#### DATA FOR REVIEW ####

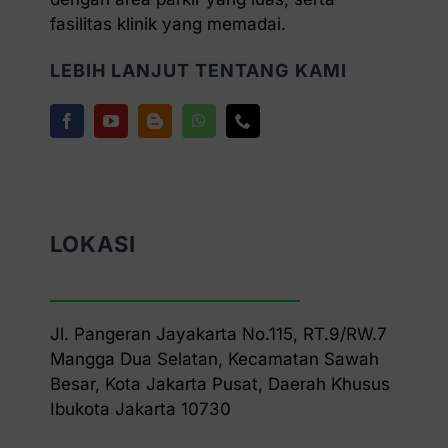
fasilitas klinik yang memadai.
LEBIH LANJUT TENTANG KAMI
LOKASI
Jl. Pangeran Jayakarta No.115, RT.9/RW.7
Mangga Dua Selatan, Kecamatan Sawah
Besar, Kota Jakarta Pusat, Daerah Khusus
Ibukota Jakarta 10730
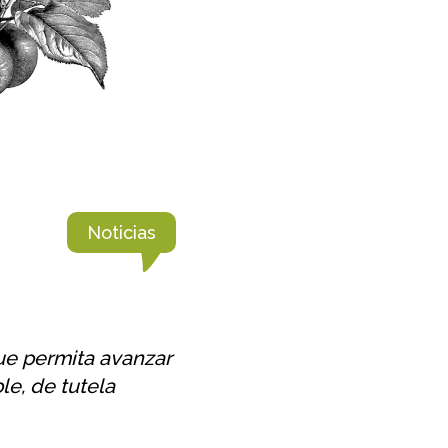
Noticias
ue permita avanzar
e, de tutela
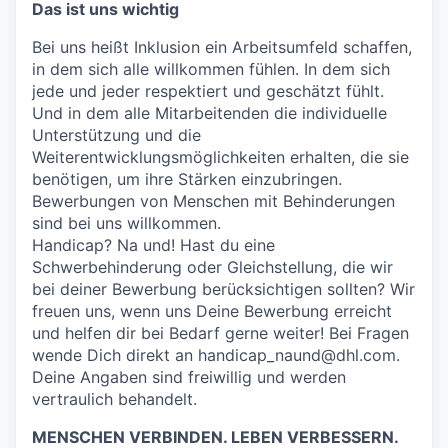
Das ist uns wichtig
Bei uns heißt Inklusion ein Arbeitsumfeld schaffen,
in dem sich alle willkommen fühlen. In dem sich
jede und jeder respektiert und geschätzt fühlt.
Und in dem alle Mitarbeitenden die individuelle
Unterstützung und die
Weiterentwicklungsmöglichkeiten erhalten, die sie
benötigen, um ihre Stärken einzubringen.
Bewerbungen von Menschen mit Behinderungen
sind bei uns willkommen.
Handicap? Na und! Hast du eine
Schwerbehinderung oder Gleichstellung, die wir
bei deiner Bewerbung berücksichtigen sollten? Wir
freuen uns, wenn uns Deine Bewerbung erreicht
und helfen dir bei Bedarf gerne weiter! Bei Fragen
wende Dich direkt an handicap_naund@dhl.com.
Deine Angaben sind freiwillig und werden
vertraulich behandelt.
MENSCHEN VERBINDEN. LEBEN VERBESSERN.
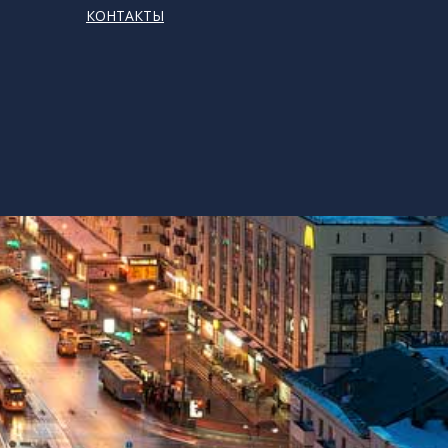
КОНТАКТЫ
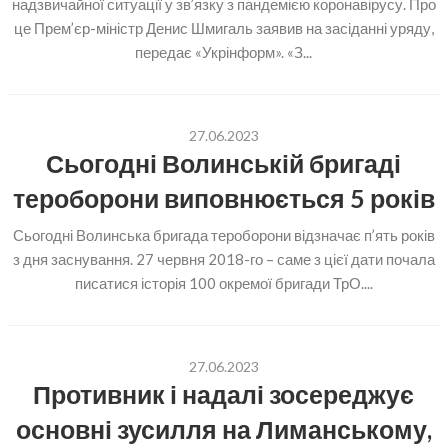
надзвичайної ситуації у зв’язку з пандемією коронавірусу. Про
це Прем’єр-міністр Денис Шмигаль заявив на засіданні уряду,
передає «Укрінформ». «З...
27.06.2023
Сьогодні Волинській бригаді
тероборони виповнюється 5 років
Сьогодні Волинська бригада тероборони відзначає п’ять років
з дня заснування. 27 червня 2018-го – саме з цієї дати почала
писатися історія 100 окремої бригади ТрО....
27.06.2023
Противник і надалі зосереджує
основні зусилля на Лиманському,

####

YOUR TASK:
Change every "27.06.2023" in the material to "28.06.2023" and leave all other text as it is. Don't include the pictures in your answer.

TASK OUTPUT:
fasilitas klinik yang memadai.
LEBIH LANJUT TENTANG KAMI
LOKASI
Jl. Pangeran Jayakarta No.115, RT.9/RW.7
Mangga Dua Selatan, Kecamatan Sawah
Besar, Kota Jakarta Pusat, Daerah Khusus
Ibukota Jakarta 10730
Noticias
ue permita avanzar
e, de tutela
Das ist uns wichtig
Bei uns heißt Inklusion ein Arbeitsumfeld schaffen,
in dem sich alle willkommen fühlen. In dem sich
jede und jeder respektiert und geschätzt fühlt.
Und in dem alle Mitarbeitenden die individuelle
Unterstützung und die
Weiterentwicklungsmöglichkeiten erhalten, die sie
benötigen, um ihre Stärken einzubringen.
Bewerbungen von Menschen mit Behinderungen
sind bei uns willkommen.
Handicap? Na und! Hast du eine
Schwerbehinderung oder Gleichstellung, die wir
bei deiner Bewerbung berücksichtigen sollten? Wir
freuen uns, wenn uns Deine Bewerbung erreicht
und helfen dir bei Bedarf gerne weiter! Bei Fragen
wende Dich direkt an handicap_naund@dhl.com.
Deine Angaben sind freiwillig und werden
vertraulich behandelt.
MENSCHEN VERBINDEN. LEBEN VERBESSERN.
КОНТАКТЫ
надзвичайної ситуації у зв’язку з пандемією коронавірусу. Про
це Прем’єр-міністр Денис Шмигаль заявив на засіданні уряду,
передає «Укрінформ». «З...
28.06.2023
Сьогодні Волинській бригаді
тероборони виповнюється 5 років
Сьогодні Волинська бригада тероборони відзначає п’ять років
з дня заснування. 27 червня 2018-го – саме з цієї дати почала
писатися історія 100 окремої бригади ТрО....
28.06.2023
Противник і надалі зосереджує
основні зусилля на Лиманському,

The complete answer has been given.